Find and copy the lines in the records beneath this task that contain the word "them".

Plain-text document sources
[Start of section]
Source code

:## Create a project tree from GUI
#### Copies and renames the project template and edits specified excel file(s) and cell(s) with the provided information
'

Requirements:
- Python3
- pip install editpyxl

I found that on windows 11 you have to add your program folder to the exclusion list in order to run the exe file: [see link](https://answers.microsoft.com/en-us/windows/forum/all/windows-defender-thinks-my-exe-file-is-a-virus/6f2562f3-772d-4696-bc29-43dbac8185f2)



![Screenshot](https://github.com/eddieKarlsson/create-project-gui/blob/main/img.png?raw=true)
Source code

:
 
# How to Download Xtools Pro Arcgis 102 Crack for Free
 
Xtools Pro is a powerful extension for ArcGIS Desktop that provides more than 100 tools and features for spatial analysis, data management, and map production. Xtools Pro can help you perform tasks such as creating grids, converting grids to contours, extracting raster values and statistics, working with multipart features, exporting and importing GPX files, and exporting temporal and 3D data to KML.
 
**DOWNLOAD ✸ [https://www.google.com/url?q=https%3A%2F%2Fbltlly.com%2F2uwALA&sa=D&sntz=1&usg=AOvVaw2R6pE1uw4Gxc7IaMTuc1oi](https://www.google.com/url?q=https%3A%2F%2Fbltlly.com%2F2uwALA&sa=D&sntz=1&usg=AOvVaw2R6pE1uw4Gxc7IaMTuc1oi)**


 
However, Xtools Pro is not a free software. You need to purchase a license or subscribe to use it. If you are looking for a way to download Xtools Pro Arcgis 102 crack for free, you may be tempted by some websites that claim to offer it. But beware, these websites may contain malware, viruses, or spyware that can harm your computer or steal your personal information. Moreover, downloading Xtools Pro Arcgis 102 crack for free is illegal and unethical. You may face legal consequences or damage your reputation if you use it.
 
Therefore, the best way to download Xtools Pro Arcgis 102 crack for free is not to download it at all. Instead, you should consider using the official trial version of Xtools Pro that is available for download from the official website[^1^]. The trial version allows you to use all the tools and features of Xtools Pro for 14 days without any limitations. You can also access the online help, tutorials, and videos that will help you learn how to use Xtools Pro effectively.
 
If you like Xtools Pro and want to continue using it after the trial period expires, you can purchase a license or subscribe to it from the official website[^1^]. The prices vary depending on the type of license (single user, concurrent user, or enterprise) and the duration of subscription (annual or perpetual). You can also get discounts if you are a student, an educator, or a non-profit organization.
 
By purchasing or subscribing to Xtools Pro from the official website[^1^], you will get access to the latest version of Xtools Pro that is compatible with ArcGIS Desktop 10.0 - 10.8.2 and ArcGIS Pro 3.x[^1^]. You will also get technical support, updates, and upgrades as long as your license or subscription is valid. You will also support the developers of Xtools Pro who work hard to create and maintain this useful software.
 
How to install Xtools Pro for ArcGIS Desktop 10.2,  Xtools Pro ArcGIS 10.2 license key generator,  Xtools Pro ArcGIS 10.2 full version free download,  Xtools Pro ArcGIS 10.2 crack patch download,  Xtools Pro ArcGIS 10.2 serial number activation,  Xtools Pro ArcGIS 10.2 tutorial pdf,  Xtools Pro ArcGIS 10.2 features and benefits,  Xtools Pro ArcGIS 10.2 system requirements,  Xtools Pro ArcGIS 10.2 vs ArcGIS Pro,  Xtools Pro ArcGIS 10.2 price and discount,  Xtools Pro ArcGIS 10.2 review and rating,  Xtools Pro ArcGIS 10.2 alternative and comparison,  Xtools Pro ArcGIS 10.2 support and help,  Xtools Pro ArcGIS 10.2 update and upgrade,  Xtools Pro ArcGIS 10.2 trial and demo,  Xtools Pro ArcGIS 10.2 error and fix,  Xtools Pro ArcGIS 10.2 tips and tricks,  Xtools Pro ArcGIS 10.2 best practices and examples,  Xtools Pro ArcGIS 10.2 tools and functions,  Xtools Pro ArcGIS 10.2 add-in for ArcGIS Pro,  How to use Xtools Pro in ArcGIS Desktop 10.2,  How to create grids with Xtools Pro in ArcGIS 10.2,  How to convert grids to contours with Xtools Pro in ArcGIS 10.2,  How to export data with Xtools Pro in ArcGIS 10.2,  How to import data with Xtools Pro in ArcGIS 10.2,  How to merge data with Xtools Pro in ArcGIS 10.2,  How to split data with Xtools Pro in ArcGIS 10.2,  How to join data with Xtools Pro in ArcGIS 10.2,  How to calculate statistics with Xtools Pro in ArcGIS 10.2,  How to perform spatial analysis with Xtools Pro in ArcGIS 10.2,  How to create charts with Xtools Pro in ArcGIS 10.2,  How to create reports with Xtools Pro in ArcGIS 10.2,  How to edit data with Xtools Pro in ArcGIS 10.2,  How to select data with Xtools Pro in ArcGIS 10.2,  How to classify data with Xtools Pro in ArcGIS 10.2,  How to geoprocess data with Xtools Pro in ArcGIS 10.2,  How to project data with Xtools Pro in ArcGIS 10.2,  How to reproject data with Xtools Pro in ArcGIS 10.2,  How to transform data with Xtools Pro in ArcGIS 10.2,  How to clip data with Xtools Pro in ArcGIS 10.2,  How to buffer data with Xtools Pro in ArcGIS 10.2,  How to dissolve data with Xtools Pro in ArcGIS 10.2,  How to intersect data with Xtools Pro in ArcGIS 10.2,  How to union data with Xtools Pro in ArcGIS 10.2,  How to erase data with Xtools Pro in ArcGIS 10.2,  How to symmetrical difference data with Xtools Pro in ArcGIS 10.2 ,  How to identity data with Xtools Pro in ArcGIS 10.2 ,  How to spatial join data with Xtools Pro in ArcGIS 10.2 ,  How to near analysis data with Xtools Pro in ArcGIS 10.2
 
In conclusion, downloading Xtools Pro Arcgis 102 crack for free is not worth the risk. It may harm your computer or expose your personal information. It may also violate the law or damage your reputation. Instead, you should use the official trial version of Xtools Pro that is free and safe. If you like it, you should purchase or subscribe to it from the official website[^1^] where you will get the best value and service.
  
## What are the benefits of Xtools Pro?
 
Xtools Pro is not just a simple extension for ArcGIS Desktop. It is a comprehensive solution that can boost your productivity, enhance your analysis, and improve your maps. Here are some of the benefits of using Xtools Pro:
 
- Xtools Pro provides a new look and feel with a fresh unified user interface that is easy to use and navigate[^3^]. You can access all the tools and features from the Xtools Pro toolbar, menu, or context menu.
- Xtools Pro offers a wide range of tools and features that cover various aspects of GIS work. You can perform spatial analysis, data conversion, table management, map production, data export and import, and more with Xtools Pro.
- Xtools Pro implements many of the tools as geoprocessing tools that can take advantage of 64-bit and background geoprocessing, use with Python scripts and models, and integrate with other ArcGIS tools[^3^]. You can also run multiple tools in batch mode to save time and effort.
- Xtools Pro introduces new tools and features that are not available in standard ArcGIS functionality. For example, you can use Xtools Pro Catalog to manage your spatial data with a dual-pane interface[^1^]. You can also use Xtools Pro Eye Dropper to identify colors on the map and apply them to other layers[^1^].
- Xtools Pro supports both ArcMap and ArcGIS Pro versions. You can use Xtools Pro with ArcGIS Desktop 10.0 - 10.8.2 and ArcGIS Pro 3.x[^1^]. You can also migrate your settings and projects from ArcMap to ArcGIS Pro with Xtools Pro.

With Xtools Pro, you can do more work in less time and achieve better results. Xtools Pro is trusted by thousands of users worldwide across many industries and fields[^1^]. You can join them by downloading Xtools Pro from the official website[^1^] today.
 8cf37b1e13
[End of section]
**Solution**
- Xtools Pro introduces new tools and features that are not available in standard ArcGIS functionality. For example, you can use Xtools Pro Catalog to manage your spatial data with a dual-pane interface[^1^]. You can also use Xtools Pro Eye Dropper to identify colors on the map and apply them to other layers[^1^].
With Xtools Pro, you can do more work in less time and achieve better results. Xtools Pro is trusted by thousands of users worldwide across many industries and fields[^1^]. You can join them by downloading Xtools Pro from the official website[^1^] today.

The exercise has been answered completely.